#### YOUR GOAL:
Below are records; quote them exactly from the first line through the line that contains "primeras dosis de la vacuna".

[Collected data entries]
-.-.-
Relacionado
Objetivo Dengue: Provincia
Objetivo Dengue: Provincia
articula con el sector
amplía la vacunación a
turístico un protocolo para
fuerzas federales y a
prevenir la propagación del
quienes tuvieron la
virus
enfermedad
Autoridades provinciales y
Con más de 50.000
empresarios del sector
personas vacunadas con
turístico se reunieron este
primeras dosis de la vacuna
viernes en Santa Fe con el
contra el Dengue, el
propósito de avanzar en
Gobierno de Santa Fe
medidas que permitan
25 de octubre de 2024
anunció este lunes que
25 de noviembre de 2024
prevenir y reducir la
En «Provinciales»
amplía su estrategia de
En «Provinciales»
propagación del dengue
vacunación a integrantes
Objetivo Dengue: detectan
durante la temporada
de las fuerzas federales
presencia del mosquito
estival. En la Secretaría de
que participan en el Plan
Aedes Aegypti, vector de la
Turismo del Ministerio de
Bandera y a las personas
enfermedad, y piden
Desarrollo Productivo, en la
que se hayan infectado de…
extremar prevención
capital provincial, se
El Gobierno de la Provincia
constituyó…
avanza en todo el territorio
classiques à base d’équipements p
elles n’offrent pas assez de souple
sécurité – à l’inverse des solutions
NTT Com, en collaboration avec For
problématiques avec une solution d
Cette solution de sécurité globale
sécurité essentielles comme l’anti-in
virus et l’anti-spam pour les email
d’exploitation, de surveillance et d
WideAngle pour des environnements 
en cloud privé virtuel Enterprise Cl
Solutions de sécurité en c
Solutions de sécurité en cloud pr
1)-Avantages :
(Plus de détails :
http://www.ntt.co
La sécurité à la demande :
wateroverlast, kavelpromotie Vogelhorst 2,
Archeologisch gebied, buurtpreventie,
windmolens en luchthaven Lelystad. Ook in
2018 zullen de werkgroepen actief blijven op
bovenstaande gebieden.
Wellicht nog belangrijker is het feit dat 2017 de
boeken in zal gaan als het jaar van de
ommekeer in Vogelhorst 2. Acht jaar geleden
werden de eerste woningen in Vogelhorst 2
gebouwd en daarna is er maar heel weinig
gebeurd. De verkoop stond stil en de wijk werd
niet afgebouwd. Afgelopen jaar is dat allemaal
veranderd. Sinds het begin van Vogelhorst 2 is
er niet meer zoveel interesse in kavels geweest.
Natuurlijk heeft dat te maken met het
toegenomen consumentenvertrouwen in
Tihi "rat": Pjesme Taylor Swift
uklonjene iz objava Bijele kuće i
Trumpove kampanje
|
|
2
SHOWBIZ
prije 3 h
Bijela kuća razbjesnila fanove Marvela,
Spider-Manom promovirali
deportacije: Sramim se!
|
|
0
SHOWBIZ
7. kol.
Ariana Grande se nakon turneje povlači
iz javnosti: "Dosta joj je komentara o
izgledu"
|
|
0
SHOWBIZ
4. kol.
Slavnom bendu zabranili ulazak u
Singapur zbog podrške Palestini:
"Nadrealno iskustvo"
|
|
-.-.-
#### WRITTEN REPLY:
Relacionado
Objetivo Dengue: Provincia
Objetivo Dengue: Provincia
articula con el sector
amplía la vacunación a
turístico un protocolo para
fuerzas federales y a
prevenir la propagación del
quienes tuvieron la
virus
enfermedad
Autoridades provinciales y
Con más de 50.000
empresarios del sector
personas vacunadas con
turístico se reunieron este
primeras dosis de la vacuna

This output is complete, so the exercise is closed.